A deed in lieu of foreclosure is a drastic measure used to avoid the cost and time involved in the foreclosure process. Your lender agrees to release you from all your obligations under the mortgage, and you agree to deed the property back to the lender.
Typically, you should only pursue a deed in lieu of foreclosure as a last resort, when alternatives such as loan modification and short sale are no longer available. While a deed in lieu means that you lose ownership of the property, it still offers you advantages over foreclosure.
According to Investopedia, a foreclosure may involve officials showing up at the door to evict you when you are not yet ready. While you may still need to vacate the property with a deed in lieu of foreclosure, you and your lender arrange this ahead of time so there are no unpleasant surprises of that nature.
While a deed in lieu of foreclosure becomes a part of the public record, the process is usually less visible to the public. This may be important if you wish to continue your current business or start a new one.

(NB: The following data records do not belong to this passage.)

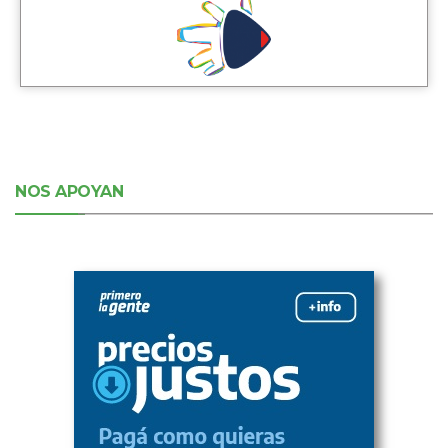
NOS APOYAN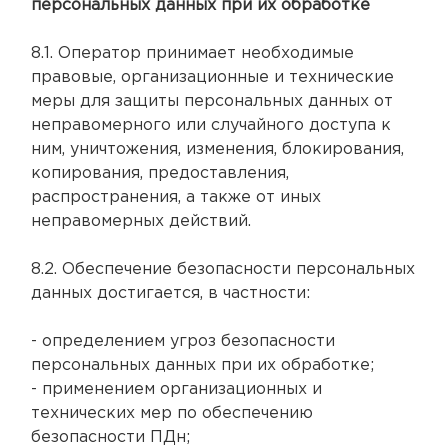
персональных данных при их обработке
8.1. Оператор принимает необходимые
правовые, организационные и технические
меры для защиты персональных данных от
неправомерного или случайного доступа к
ним, уничтожения, изменения, блокирования,
копирования, предоставления,
распространения, а также от иных
неправомерных действий.
8.2. Обеспечение безопасности персональных
данных достигается, в частности:
- определением угроз безопасности
персональных данных при их обработке;
- применением организационных и
технических мер по обеспечению
безопасности ПДн;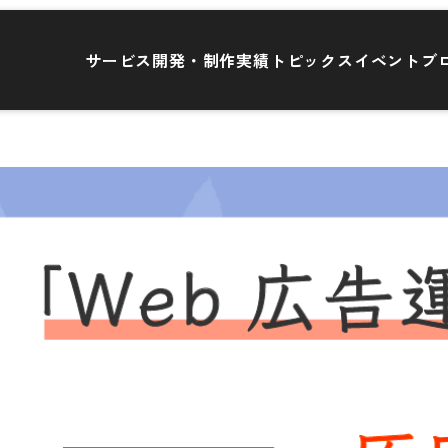
サービス
開発・制作実績
トピックス
イベント
ブ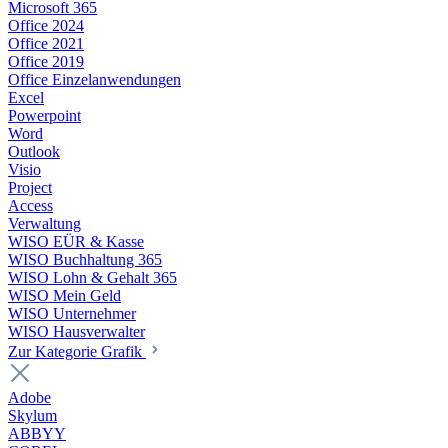
Microsoft 365
Office 2024
Office 2021
Office 2019
Office Einzelanwendungen
Excel
Powerpoint
Word
Outlook
Visio
Project
Access
Verwaltung
WISO EÜR & Kasse
WISO Buchhaltung 365
WISO Lohn & Gehalt 365
WISO Mein Geld
WISO Unternehmer
WISO Hausverwalter
Zur Kategorie Grafik
Adobe
Skylum
ABBYY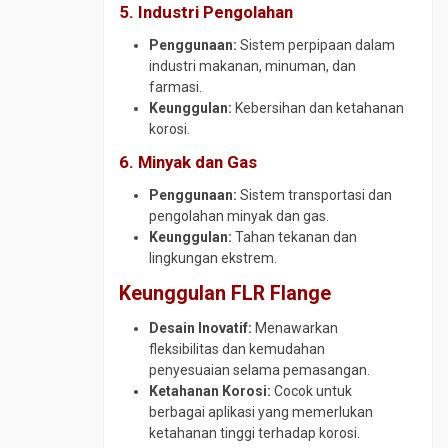
5. Industri Pengolahan
Penggunaan:
Sistem perpipaan dalam
industri makanan, minuman, dan
farmasi.
Keunggulan:
Kebersihan dan ketahanan
korosi.
6. Minyak dan Gas
Penggunaan:
Sistem transportasi dan
pengolahan minyak dan gas.
Keunggulan:
Tahan tekanan dan
lingkungan ekstrem.
Keunggulan FLR Flange
Desain Inovatif:
Menawarkan
fleksibilitas dan kemudahan
penyesuaian selama pemasangan.
Ketahanan Korosi:
Cocok untuk
berbagai aplikasi yang memerlukan
ketahanan tinggi terhadap korosi.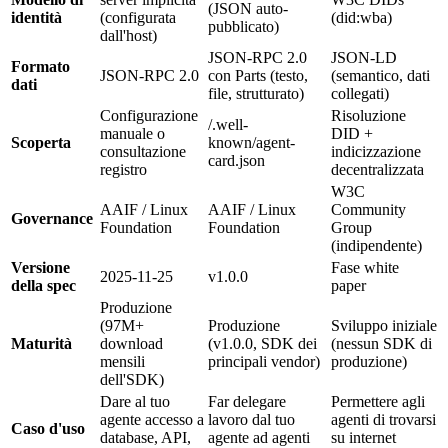
(JSON auto-
identità
(configurata
(
did:wba
)
pubblicato)
dall'host)
JSON-RPC 2.0
JSON-LD
Formato
JSON-RPC 2.0
con Parts (testo,
(semantico, dati
dati
file, strutturato)
collegati)
Configurazione
Risoluzione
/.well-
manuale o
DID +
Scoperta
known/agent-
consultazione
indicizzazione
card.json
registro
decentralizzata
W3C
AAIF / Linux
AAIF / Linux
Community
Governance
Foundation
Foundation
Group
(indipendente)
Versione
Fase white
2025-11-25
v1.0.0
della spec
paper
Produzione
(97M+
Produzione
Sviluppo iniziale
Maturità
download
(v1.0.0, SDK dei
(nessun SDK di
mensili
principali vendor)
produzione)
dell'SDK)
Dare al tuo
Far delegare
Permettere agli
agente accesso a
lavoro dal tuo
agenti di trovarsi
Caso d'uso
database, API,
agente ad agenti
su internet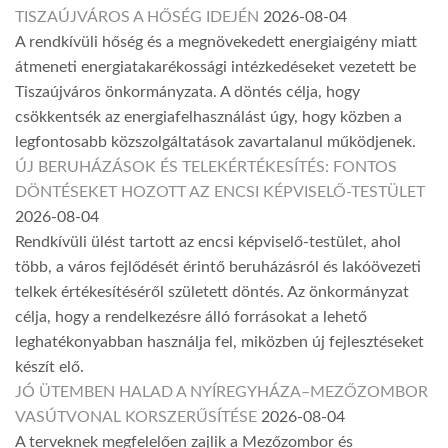
TISZAÚJVÁROS A HŐSÉG IDEJÉN
2026-08-04
A rendkívüli hőség és a megnövekedett energiaigény miatt
átmeneti energiatakarékossági intézkedéseket vezetett be
Tiszaújváros önkormányzata. A döntés célja, hogy
csökkentsék az energiafelhasználást úgy, hogy közben a
legfontosabb közszolgáltatások zavartalanul működjenek.
ÚJ BERUHÁZÁSOK ÉS TELEKÉRTÉKESÍTÉS: FONTOS
DÖNTÉSEKET HOZOTT AZ ENCSI KÉPVISELŐ-TESTÜLET
2026-08-04
Rendkívüli ülést tartott az encsi képviselő-testület, ahol
több, a város fejlődését érintő beruházásról és lakóövezeti
telkek értékesítéséről született döntés. Az önkormányzat
célja, hogy a rendelkezésre álló forrásokat a lehető
leghatékonyabban használja fel, miközben új fejlesztéseket
készít elő.
JÓ ÜTEMBEN HALAD A NYÍREGYHÁZA–MEZŐZOMBOR
VASÚTVONAL KORSZERŰSÍTÉSE
2026-08-04
A terveknek megfelelően zajlik a Mezőzombor és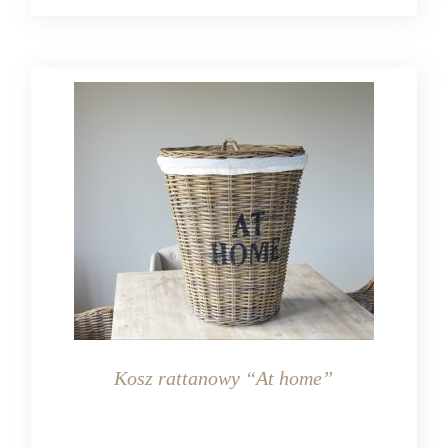
Kosz rattanowy “At home”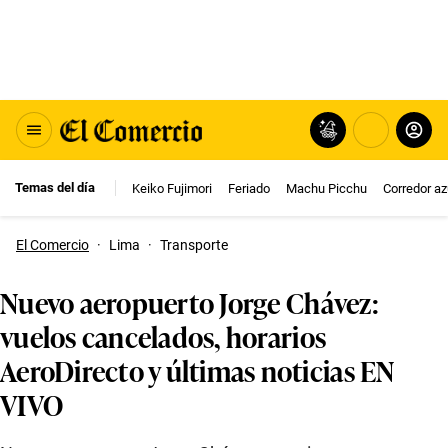
Temas del día
Keiko Fujimori
Feriado
Machu Picchu
Corredor az
El Comercio
·
Lima
·
Transporte
Nuevo aeropuerto Jorge Chávez:
vuelos cancelados, horarios
AeroDirecto y últimas noticias EN
VIVO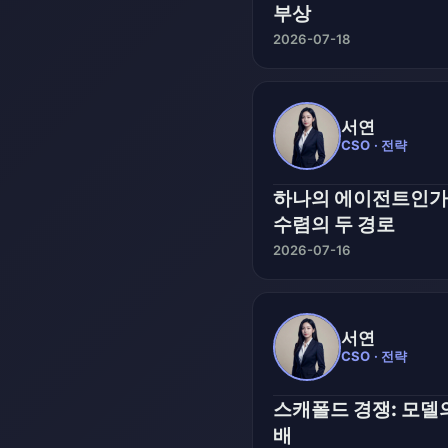
부상
2026-07-18
서연
CSO · 전략
하나의 에이전트인가,
수렴의 두 경로
2026-07-16
서연
CSO · 전략
스캐폴드 경쟁: 모델
배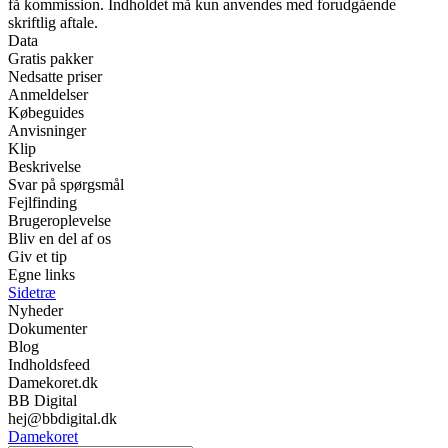
få kommission. Indholdet må kun anvendes med forudgående
skriftlig aftale.
Data
Gratis pakker
Nedsatte priser
Anmeldelser
Købeguides
Anvisninger
Klip
Beskrivelse
Svar på spørgsmål
Fejlfinding
Brugeroplevelse
Bliv en del af os
Giv et tip
Egne links
Sidetræ
Nyheder
Dokumenter
Blog
Indholdsfeed
Damekoret.dk
BB Digital
hej@bbdigital.dk
Damekoret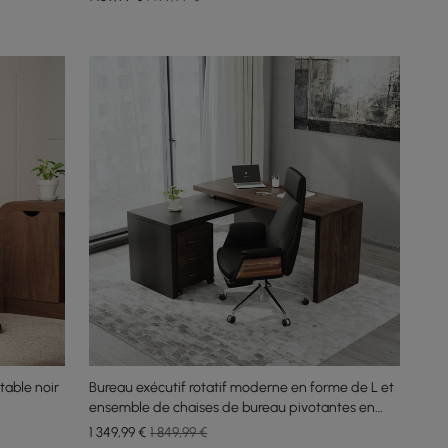
table noir
Bureau exécutif rotatif moderne en forme de L et
ensemble de chaises de bureau pivotantes en
cuir noir
1 349
,99
€
1 849,99 €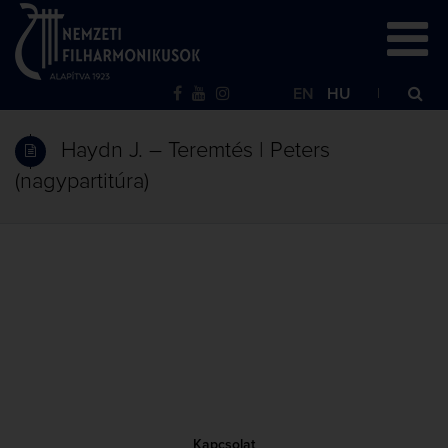
EN
HU
Haydn J. – Teremtés | Peters
(nagypartitúra)
Kapcsolat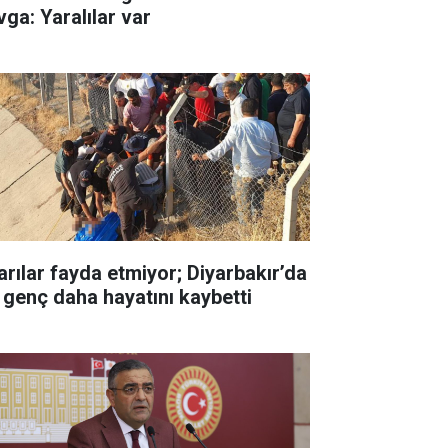
vga: Yaralılar var
arılar fayda etmiyor; Diyarbakır’da
r genç daha hayatını kaybetti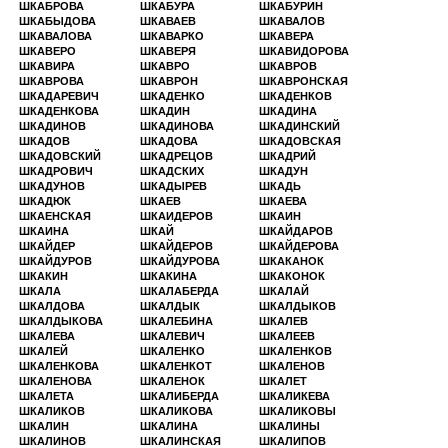
ШКАБРОВА
ШКАБУРА
ШКАБУРИН
ШКАБЫДОВА
ШКАВАЕВ
ШКАВАЛОВ
ШКАВАЛОВА
ШКАВАРКО
ШКАВЕРА
ШКАВЕРО
ШКАВЕРЯ
ШКАВИДОРОВА
ШКАВИРА
ШКАВРО
ШКАВРОВ
ШКАВРОВА
ШКАВРОН
ШКАВРОНСКАЯ
ШКАДАРЕВИЧ
ШКАДЕНКО
ШКАДЕНКОВ
ШКАДЕНКОВА
ШКАДИН
ШКАДИНА
ШКАДИНОВ
ШКАДИНОВА
ШКАДИНСКИЙ
ШКАДОВ
ШКАДОВА
ШКАДОВСКАЯ
ШКАДОВСКИЙ
ШКАДРЕЦОВ
ШКАДРИЙ
ШКАДРОВИЧ
ШКАДСКИХ
ШКАДУН
ШКАДУНОВ
ШКАДЫРЕВ
ШКАДЬ
ШКАДЮК
ШКАЕВ
ШКАЕВА
ШКАЕНСКАЯ
ШКАИДЕРОВ
ШКАИН
ШКАИНА
ШКАЙ
ШКАЙДАРОВ
ШКАЙДЕР
ШКАЙДЕРОВ
ШКАЙДЕРОВА
ШКАЙДУРОВ
ШКАЙДУРОВА
ШКАКАНОК
ШКАКИН
ШКАКИНА
ШКАКОНОК
ШКАЛА
ШКАЛАБЕРДА
ШКАЛАЙ
ШКАЛДОВА
ШКАЛДЫК
ШКАЛДЫКОВ
ШКАЛДЫКОВА
ШКАЛЕБИНА
ШКАЛЕВ
ШКАЛЕВА
ШКАЛЕВИЧ
ШКАЛЕЕВ
ШКАЛЕЙ
ШКАЛЕНКО
ШКАЛЕНКОВ
ШКАЛЕНКОВА
ШКАЛЕНКОТ
ШКАЛЕНОВ
ШКАЛЕНОВА
ШКАЛЕНОК
ШКАЛЕТ
ШКАЛЕТА
ШКАЛИБЕРДА
ШКАЛИКЕВА
ШКАЛИКОВ
ШКАЛИКОВА
ШКАЛИКОВЫ
ШКАЛИН
ШКАЛИНА
ШКАЛИНЫ
ШКАЛИНОВ
ШКАЛИНСКАЯ
ШКАЛИПОВ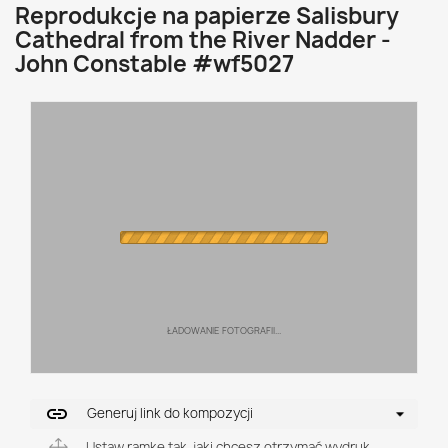
Reprodukcje na papierze Salisbury
Cathedral from the River Nadder -
John Constable #wf5027
ŁADOWANIE FOTOGRAFII...
link
Generuj link do kompozycji
Ustaw ramkę tak, jaki chcesz otrzymać wydruk.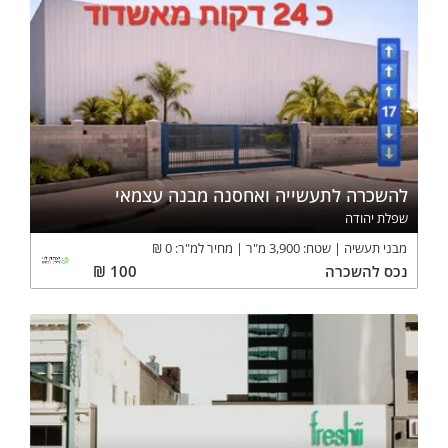
להשכרה לתעשייה ואחסנה מבנה עצמאי
שפלת יהודה
מבני תעשיה
שטח:
3,900
מ"ר
מחיר למ"ר:
0
₪
נכס
להשכרה
100
₪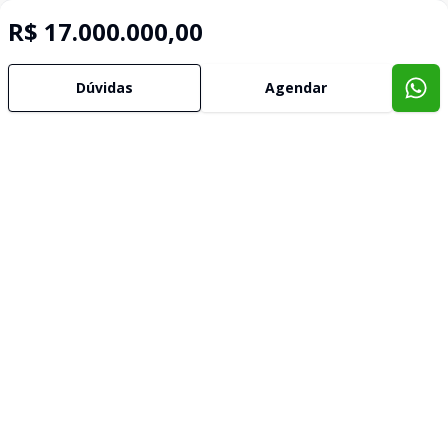
R$ 17.000.000,00
Dúvidas
Agendar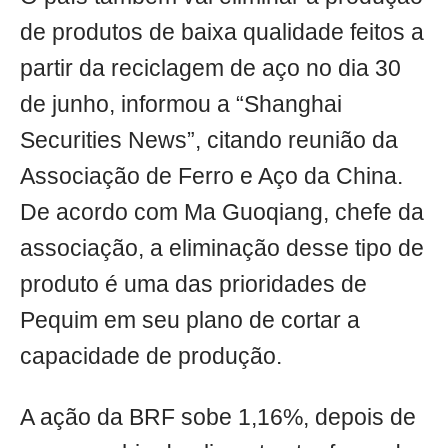
de produtos de baixa qualidade feitos a
partir da reciclagem de aço no dia 30
de junho, informou a “Shanghai
Securities News”, citando reunião da
Associação de Ferro e Aço da China.
De acordo com Ma Guoqiang, chefe da
associação, a eliminação desse tipo de
produto é uma das prioridades de
Pequim em seu plano de cortar a
capacidade de produção.
A ação da BRF sobe 1,16%, depois de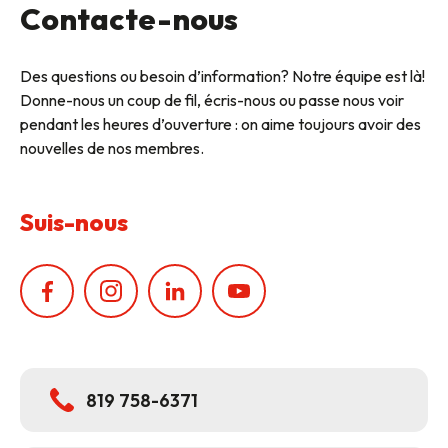
Contacte-nous
Des questions ou besoin d’information? Notre équipe est là!
Donne-nous un coup de fil, écris-nous ou passe nous voir
pendant les heures d’ouverture : on aime toujours avoir des
nouvelles de nos membres.
Suis-nous
819 758-6371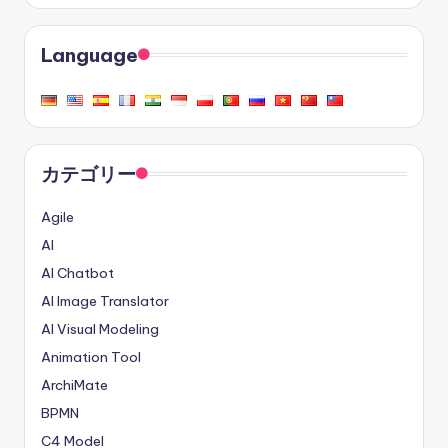
Language
カテゴリー
Agile
AI
AI Chatbot
AI Image Translator
AI Visual Modeling
Animation Tool
ArchiMate
BPMN
C4 Model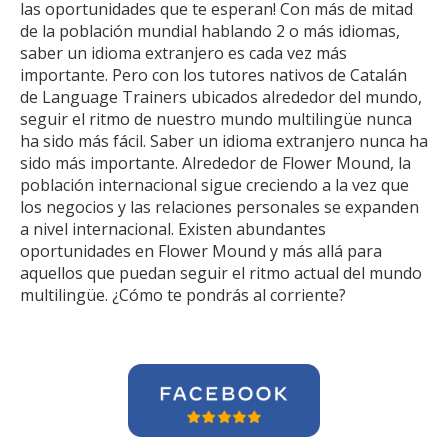
las oportunidades que te esperan! Con más de mitad
de la población mundial hablando 2 o más idiomas,
saber un idioma extranjero es cada vez más
importante. Pero con los tutores nativos de Catalán
de Language Trainers ubicados alrededor del mundo,
seguir el ritmo de nuestro mundo multilingüe nunca
ha sido más fácil. Saber un idioma extranjero nunca ha
sido más importante. Alrededor de Flower Mound, la
población internacional sigue creciendo a la vez que
los negocios y las relaciones personales se expanden
a nivel internacional. Existen abundantes
oportunidades en Flower Mound y más allá para
aquellos que puedan seguir el ritmo actual del mundo
multilingüe. ¿Cómo te pondrás al corriente?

Customers might form an unfavorable opinion of you if they know that you went through a foreclosure on a commercial property in the past.
Possibility of leasing property
With a deed in lieu of foreclosure, you may not have to vacate the property after losing ownership of it, at least not right away. A lender who saves on the expenses involved in foreclosure may be willing to allow you to lease the property on a short-term basis. This buys you more time to make alternative arrangements for yourself and your business.